Les deux chaînes de magasins ont un système de rémunération variable. Mais des pratiques différentes en la matière. Les salariés de Darty se contentent de petits salaires, complétés par une guelte sur les ventes qui fait partie de la culture interne depuis la création de l’enseigne. « Les vendeurs ont un fixe au-dessous du Smic, ils doivent cravacher pour atteindre un salaire correct. Ceux qui n’y arrivent pas reçoivent le « salaire minimum qualifié », prévu par la convention d’entreprise, dont le montant dépasse le Smic d’une centaine d’euros », décrit Jean-Marc Miduri, délégué CGT en région parisienne.

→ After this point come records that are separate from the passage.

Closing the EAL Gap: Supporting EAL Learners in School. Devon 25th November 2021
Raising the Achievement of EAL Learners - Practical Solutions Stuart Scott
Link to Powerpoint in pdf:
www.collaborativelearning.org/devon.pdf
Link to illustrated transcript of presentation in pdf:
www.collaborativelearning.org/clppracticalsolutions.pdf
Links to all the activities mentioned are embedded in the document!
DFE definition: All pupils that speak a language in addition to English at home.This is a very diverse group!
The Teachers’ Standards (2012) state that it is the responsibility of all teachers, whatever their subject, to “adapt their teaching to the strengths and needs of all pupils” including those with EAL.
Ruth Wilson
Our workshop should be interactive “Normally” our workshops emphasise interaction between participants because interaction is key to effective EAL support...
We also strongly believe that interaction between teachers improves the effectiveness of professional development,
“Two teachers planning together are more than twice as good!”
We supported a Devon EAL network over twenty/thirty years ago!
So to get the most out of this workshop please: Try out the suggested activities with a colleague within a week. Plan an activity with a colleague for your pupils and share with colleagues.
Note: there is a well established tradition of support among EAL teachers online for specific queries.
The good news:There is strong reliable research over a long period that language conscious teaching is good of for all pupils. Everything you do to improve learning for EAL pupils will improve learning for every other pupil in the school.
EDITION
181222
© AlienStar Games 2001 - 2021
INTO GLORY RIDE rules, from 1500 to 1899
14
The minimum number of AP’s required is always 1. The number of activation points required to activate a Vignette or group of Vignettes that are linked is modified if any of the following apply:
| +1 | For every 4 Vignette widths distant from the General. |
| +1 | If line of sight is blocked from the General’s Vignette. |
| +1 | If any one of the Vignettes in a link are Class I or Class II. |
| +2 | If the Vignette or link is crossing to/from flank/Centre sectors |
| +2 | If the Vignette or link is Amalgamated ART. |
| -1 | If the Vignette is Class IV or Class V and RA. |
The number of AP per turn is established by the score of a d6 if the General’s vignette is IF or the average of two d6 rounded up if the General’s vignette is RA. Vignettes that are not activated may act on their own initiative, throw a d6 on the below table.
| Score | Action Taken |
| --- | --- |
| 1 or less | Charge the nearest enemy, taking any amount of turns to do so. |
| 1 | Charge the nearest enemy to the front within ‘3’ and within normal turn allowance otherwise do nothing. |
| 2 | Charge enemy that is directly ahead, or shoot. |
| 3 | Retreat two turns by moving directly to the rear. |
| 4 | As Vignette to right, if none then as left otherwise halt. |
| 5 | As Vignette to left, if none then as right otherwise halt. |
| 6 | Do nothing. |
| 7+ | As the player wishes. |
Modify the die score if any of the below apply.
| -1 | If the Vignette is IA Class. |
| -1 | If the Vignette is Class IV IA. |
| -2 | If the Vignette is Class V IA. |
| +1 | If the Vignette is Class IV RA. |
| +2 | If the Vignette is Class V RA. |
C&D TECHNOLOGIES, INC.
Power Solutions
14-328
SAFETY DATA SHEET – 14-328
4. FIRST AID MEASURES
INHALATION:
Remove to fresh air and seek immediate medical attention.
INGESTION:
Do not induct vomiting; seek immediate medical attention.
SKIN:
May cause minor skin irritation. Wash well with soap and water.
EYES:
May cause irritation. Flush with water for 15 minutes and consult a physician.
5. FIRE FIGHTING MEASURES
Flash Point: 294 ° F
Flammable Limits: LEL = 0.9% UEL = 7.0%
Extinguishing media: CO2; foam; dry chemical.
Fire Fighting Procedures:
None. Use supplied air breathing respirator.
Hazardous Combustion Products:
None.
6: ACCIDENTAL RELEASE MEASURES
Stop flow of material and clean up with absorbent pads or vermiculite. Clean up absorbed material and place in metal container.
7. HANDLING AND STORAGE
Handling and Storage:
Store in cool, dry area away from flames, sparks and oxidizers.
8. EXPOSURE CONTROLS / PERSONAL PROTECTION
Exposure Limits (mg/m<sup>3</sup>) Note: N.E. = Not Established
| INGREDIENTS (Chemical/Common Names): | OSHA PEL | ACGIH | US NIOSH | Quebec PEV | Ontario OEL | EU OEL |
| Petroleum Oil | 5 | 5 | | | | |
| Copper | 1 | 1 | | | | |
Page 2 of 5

Leurs homologues à la Fnac, eux, sont un peu mieux lotis avec un salaire fixe égal au Smic en province et un peu supérieur à Paris. Depuis le début des années 2000, ils bénéficient également d’une rémunération variable calculée sur leurs ventes. « Une petite partie est partagée entre tous les vendeurs d’un rayon et dépend de la qualité de l’accueil. Le reste est individuel. Ça crée une mauvaise ambiance. On assiste parfois à des bagarres, en salle de repos, quand l’un accuse un autre de lui avoir volé son client », décrit Sébastien Boury, secrétaire du comité d’entreprise de Fnac Paris. « Le système crée de grosses inégalités, abonde Bruno Marc, délégué CFTC. Les vendeurs en informatique et téléphonie peuvent proposer des services complémentaires qui augmentent leur chiffre d’affaires, ce que leurs collègues en caisse ou au rayon livres peuvent rarement faire. »

Dans les deux maisons, le chiffre d’affaires réalisé sur les sites Internet a décollé. Le multicanal (commande en ligne et récupération de la marchandise en magasin) compte pour 20 % des ventes sur darty.com et pour 35 % sur fnac.com. De nouveaux modes de consommation qui vont encore se multiplier. « Les attentes des clients ont évolué, explique Frédérique Giavarini, la DRH France de la Fnac. En magasin, les consommateurs recherchent maintenant des conseils d’usage plutôt que des informations techniques qu’ils trouvent facilement sur le Net. C’est pourquoi nous avons ciblé davantage les formations sur l’amélioration de l’expérience clients. »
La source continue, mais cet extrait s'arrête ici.